Tuesday, September 21, 2010

America's Unchanging Two Party System

According to the political scientists, the United States has enjoyed five party systems, ending up in today's Republican/Democratic Party division.

But really, it's always been the same.

There has always been a middle-class commercial party and there has always been a populist power-to-the-people party.

The Federalist/Whig/Republican Party has always believed in an America where if you study hard and work hard you can make a decent standard of living for yourself.

The Anti-federalist/Democratic-Republican/Democratic Party has always believed that you need a politician to fight for the people against the powerful.

For the rich and powerful, there has always been a temptation to lead the populist party. Thus Thomas Jefferson, slave-owning landowner, affected a man-of-the-people image when he arrived in Washington DC to become president in 1801. Ditto Franklin Delano Roosevelt, scion of Dutch padroons. Ditto the Kennedy clan, rich kids of a successful Wall Street speculator.

When they first emerged onto the political stage the Progressive movement of educated youth ran against the powerful city machines and their patronage politics. It was the genius of the liberals of the 1930s to convert the elite Progressivism of the turn of the 20th century into a vanguard cadre to lead the down-scale big city machines and give their crude patronage/clientage politics a patina of good government.

President Obama and his liberal allies in Congress have scorched off that patina in an acid bath, and the great middle class in America now sees the Democratic Party as an unalloyed patronage party, to which you belong if you think that the only way to get ahead is as the rank-and-file in some political army.

The defeat of Mayor Fenty last week is a sign that maybe the white gentry liberals, the heirs of the elite Progressives of 100 years ago, are reaching their limit in the patronage/entitlement/identity/jobs-for-the-boys politics of today's Democratic Party.

The Tea Party, on the other hand, is a pure expression of middle-class commerical politics. Worried about debt and ruinous spending, it is forcing the Republican Party away from a mushy capitulation to patronage politics and back to his origin, the robust politics of the commercial industrial state conceived by Mr. Federalist, Alexander Hamilton, in the early 1790s.

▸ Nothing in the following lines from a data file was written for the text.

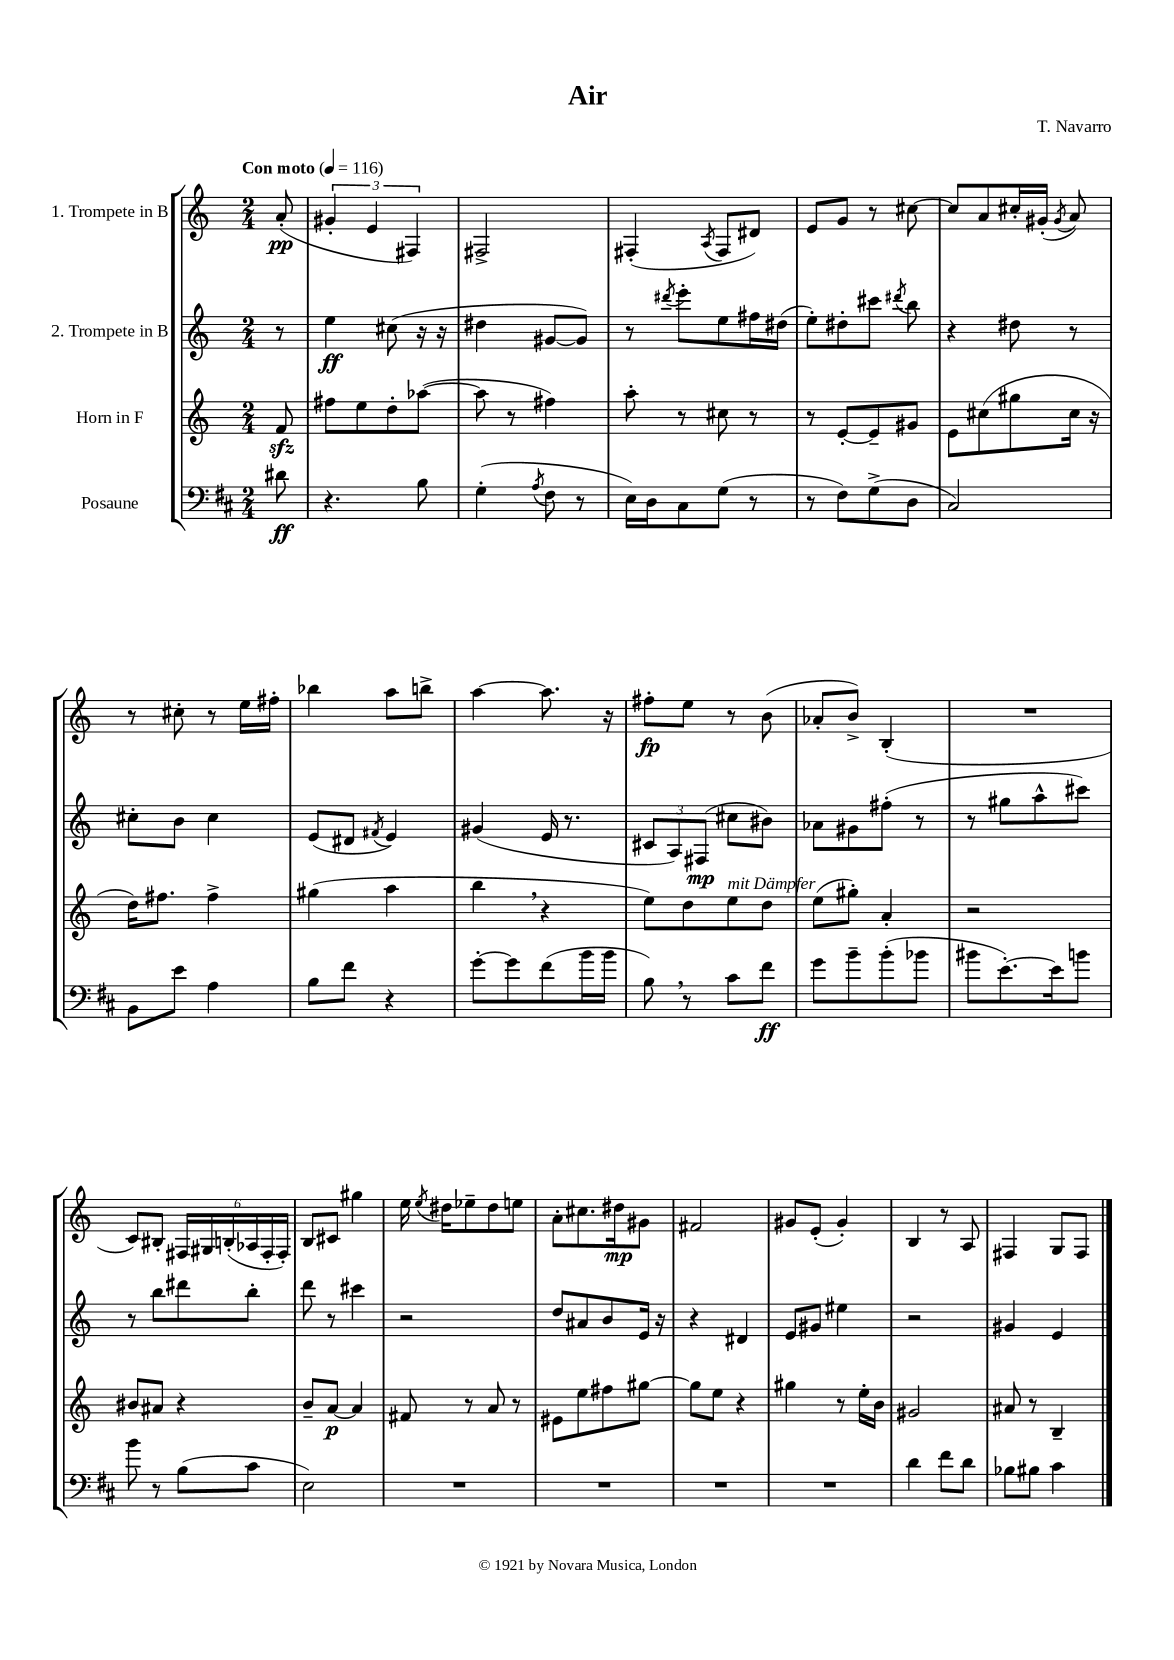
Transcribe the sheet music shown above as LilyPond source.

\header { title = "Air" composer = "T. Navarro" }
<<
\new StaffGroup <<
\new Staff = "s0" \with { instrumentName = "1. Trompete in B" } {
    \clef treble \key c \major \numericTimeSignature \time 2/4 \partial 8 \tempo "Con moto" 4 = 116
    \autoBeamOff a'8-.\pp( |
    \tuplet 3/2 { gis'4-. e'4 fis4) } |
    fis2-> |
    fis4-.( \acciaccatura { a8 } fis8[ dis'8]) |
    e'8[ g'8] r8 cis''8~ |
    cis''8[ a'8 cis''16-. gis'16]-.( \acciaccatura { gis'8 } a'8) |
    r8 cis''8-. r8 e''16[ fis''16]-. |
    bes''4 a''8[ b''8]-> |
    a''4~ a''8. r16 |
    fis''8[-.\fp e''8] r8 b'8( |
    aes'8[-. b'8]->) b4-.( |
    R2 |
    c'8[) bis8]-. \tuplet 6/4 { fis16[ gis16 b16-.( aes16 fis16-. fis16]-.) } |
    b8[ cis'8] gis''4 |
    e''16 \acciaccatura { e''8 } dis''16[ ees''8-- dis''8 e''8] |
    a'8[-. cis''8. dis''16\mp gis'8] |
    fis'2 |
    gis'8[ e'8]-.( gis'4-.) |
    b4 r8 a8 |
    fis4 g8[ fis8] \bar "|." |
}
\new Staff = "s1" \with { instrumentName = "2. Trompete in B" } {
    \clef treble \key c \major \numericTimeSignature \time 2/4 \partial 8
    \autoBeamOff r8 |
    e''4\ff cis''8( r16 r16 |
    dis''4 gis'8[~ gis'8]) |
    r8 \acciaccatura { dis'''8 } e'''8[-. e''8 fis''16 dis''16]( |
    e''8[-.) dis''8-. cis'''8] \acciaccatura { dis'''8 } b''8 |
    r4 dis''8 r8 |
    cis''8[-. b'8] cis''4 |
    e'8[( dis'8] \acciaccatura { fis'8 } e'4) |
    gis'4( e'16 r8. |
    \tuplet 3/2 { cis'8[ a8) fis8]\mp( } cis''8[ bis'8]) |
    aes'8[ gis'8 fis''8]-.( r8 |
    r8 gis''8[ a''8-^ cis'''8]) |
    r8 b''8[ dis'''8 b''8]-. |
    d'''8 r8 cis'''4 |
    r2 |
    d''8[ ais'8 b'8 e'16] r16 |
    r4 dis'4 |
    e'8[ gis'8] eis''4 |
    r2 |
    gis'4 e'4 \bar "|." |
}
\new Staff = "s2" \with { instrumentName = "Horn in F" } {
    \clef treble \key c \major \numericTimeSignature \time 2/4 \partial 8
    \autoBeamOff f'8\sfz |
    fis''8[ e''8 d''8-. aes''8]~( |
    aes''8 r8 fis''4) |
    a''8-. r8 cis''8 r8 |
    r8 e'8[~-. e'8-- gis'8] |
    e'8[ cis''8( gis''8 cis''16] r16 |
    d''16[) fis''8.] fis''4-> |
    gis''4( a''4 |
    b''4 \breathe r4 |
    e''8[) d''8 e''8^\markup { \italic "mit Dämpfer" } d''8] |
    e''8[( gis''8]-.) a'4-. |
    r2 |
    bis'8[ ais'8] r4 |
    b'8[-- a'8]~\p a'4 |
    fis'8 r8 a'8 r8 |
    eis'8[ e''8 fis''8 gis''8]~ |
    gis''8[ e''8] r4 |
    gis''4 r8 e''16[-. b'16] |
    gis'2 |
    ais'8 r8 b4-- \bar "|." |
}
\new Staff = "s3" \with { instrumentName = "Posaune" } {
    \clef bass \key d \major \numericTimeSignature \time 2/4 \partial 8
    \autoBeamOff dis'8\ff |
    r4. b8 |
    g4-.( \acciaccatura { a8 } fis8 r8 |
    e16[) d16 cis8 g8]( r8 |
    r8 fis8[) g8->( d8] |
    cis2) |
    b,8[ e'8] a4 |
    b8[ fis'8] r4 |
    g'8[~-. g'8 fis'8( b'16 b'16] |
    b8) \breathe r8 cis'8[ fis'8]\ff |
    g'8[ b'8-- b'8-.( bes'8] |
    bis'8[ e'8.~-.) e'16 b'8] |
    b'8 r8 b8[( cis'8] |
    e2) |
    R2 |
    R2 |
    R2 |
    R2 |
    d'4 fis'8[ d'8] |
    bes8[ bis8] cis'4 \bar "|." |
}
>>
>>
\layout { \context { \Score \remove "Bar_number_engraver" } }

How will it all turn out? My judgement is that the key to the future is middle class women. The feminist movement turned women to the left, and got them to believe in patronage politics for a while. But I think that middle-class women are not voting their interest when they vote for patronage, identity, feminist politics. Women stand or fall by the families they build and the children they raise to adulthood. Welfare state patronage politics plays merry hell with all that, and women are not stupid. They are trusting, and they believed the feminists when they told them that they needed to stand for women's rights. But women are not stupid. They know what their children need in a global competitive economy, and it is not the patronage politics of the Democratic Party.

All this is to say that the two party system lives and you ain't seen nothing yet!

1 comment:

  1. "middle-class women are not voting their interest when they vote for patronage, identity, feminist politics."

    So long as they are voting for Democrats or Republicans, no one in this country is voting their interest, or the interest of this country. Freedom and independence today begins with freedom and independence from the ruling parties, the two-party state and the duopoly system of government.